On Thu, Jul 14, 2016 at 9:43 AM, Wendy Cheng <s.wendy.cheng at gmail.com> wrote:
> On Wed, Jul 13, 2016 at 11:25 AM, Ming Lin <mlin at kernel.org> wrote:
>
>>> 1. I imagine you are not polling in the host but rather interrupt
>>>     driven correct? thats a latency source.
>>
>> It's polling.
>>
>> root at host:~# cat /sys/block/nvme0n1/queue/io_poll
>> 1
>>
>>>
>>> 2. the target code is polling if the block device supports it. can you
>>>     confirm that is indeed the case?
>>
>> Yes.
>>
>>>
>>> 3. mlx4 has a strong fencing policy for memory registration, which we
>>>     always do. thats a latency source. can you try with
>>>     register_always=0?
>>
>> root at host:~# cat /sys/module/nvme_rdma/parameters/register_always
>> N
>>
>>
>>>
>>> 4. IRQ affinity assignments. if the sqe is submitted on cpu core X and
>>>     the completion comes to cpu core Y, we will consume some latency
>>>     with the context-switch of waiking up fio on cpu core X. Is this
>>>     a possible case?
>>
>> Only 1 CPU online on both host and target machine.
>>
>
> Since the above tunables can be easily toggled on/off, could you break
> down their contributions to the overall latency with each individual
> tunable ? e.g. only do io_poll on / off to see how much it improves
> the latency.
>
> From your data, it seems to indicate the local performance on the
> target got worse.
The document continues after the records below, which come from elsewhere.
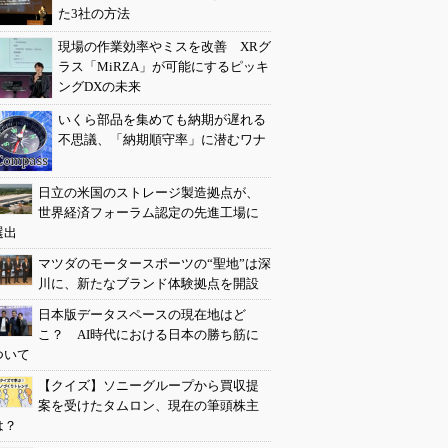
た3社の方法
現場の作業効率やミスを改善 XRグ
ラス「MiRZA」が可能にするピッキ
ングDXの未来
いくら部品を集めても納期が遅れる
不思議、「納期順守率」に潜むワナ
日立の米国のストレージ製造拠点が、
世界経済フォーラム認定の先進工場に
選出
マツダのモータースポーツの“聖地”は深
川に、新たなブランド体験拠点を開設
日本版データスペースの現在地はど
こ？ AI時代における日本の勝ち筋に
ついて
【クイズ】ソニーグループから買収提
案を受けたタムロン、現在の筆頭株主
は？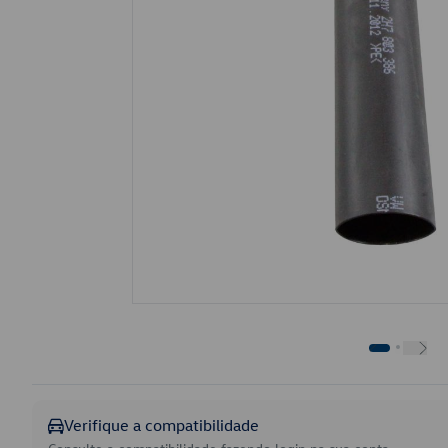
Verifique a compatibilidade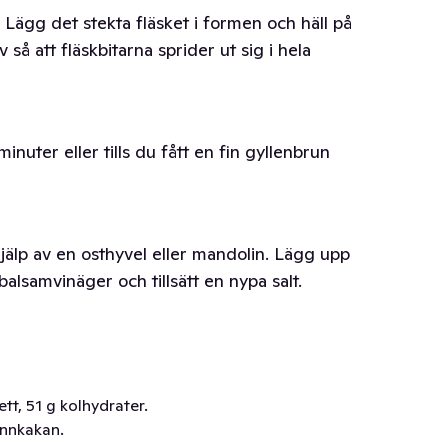
ägg det stekta fläsket i formen och häll på
å att fläskbitarna sprider ut sig i hela
inuter eller tills du fått en fin gyllenbrun
hjälp av en osthyvel eller mandolin. Lägg upp
 balsamvinäger och tillsätt en nypa salt.
ett, 51 g kolhydrater.
annkakan.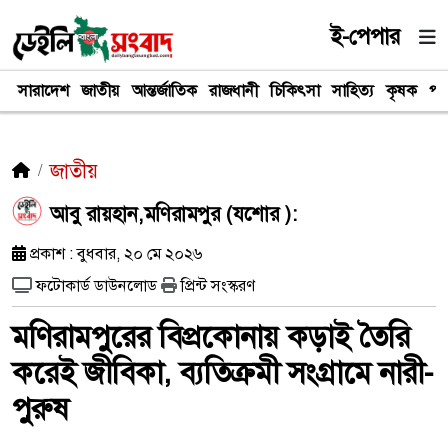
ই-পেপার
সারাদেশ
জাতীয়
আন্তর্জাতিক
রাজধানী
চিকিৎসা
সাহিত্য
কৃষক
পর
জাতীয়
আবু রায়হান,মণিরামপুর (যশোর ):
প্রকাশ : বুধবার, ২০ মে ২০২৬
ফটোকার্ড ডাউনলোড
প্রিন্ট সংস্করণ
মণিরামপুরের বিপ্রকোনায় কড়াই তৈরি
করেই জীবিকা, ব্যতিক্রমী সংগ্রামে নারী-
পুরুষ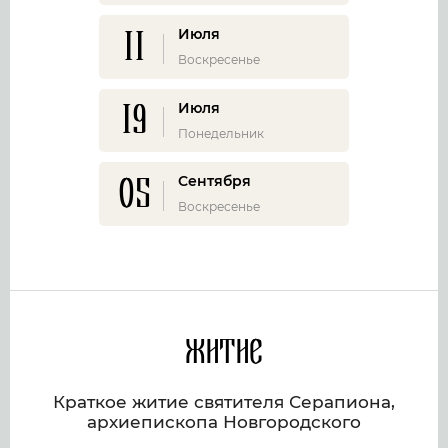
11
Июля
Воскресенье
19
Июля
Понедельник
05
Сентября
Воскресенье
Житие
Краткое житие святителя Серапиона,
архиепископа Новгородского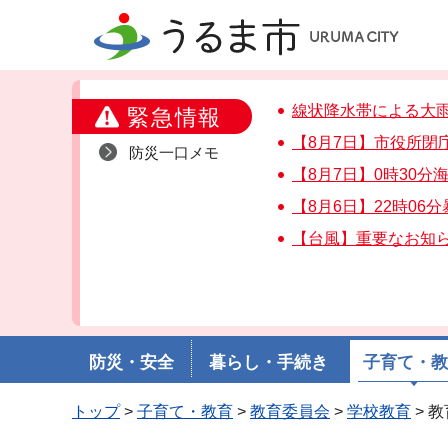
うるま市
線状降水帯による大
緊急情報
【8月7日】市役所閉
防災一口メモ
【8月7日】0時30
【8月6日】22時06
【台風】重要なお知
防災・安全
暮らし・手続き
子育て・
トップ
>
子育て・教育
>
教育委員会
>
学校教育
>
Is this perception correct ?
>
> Before the tunable: the target avg=22.35 usec
> After the tunable: the target avg=23.59 usec
>
> I'm particularly interested in the local target device latency with
> io_poll on vs. off. Did you keep your p99.99 latency and p90.00
> latency numbers from this experiment that can be share ?
>

BTW using one single CPU on the target (storage server) does not make
sense. My guess is that the source of slow down on the target was
because of this - as it is particularly relevant on polling mode

Thanks,
Wendy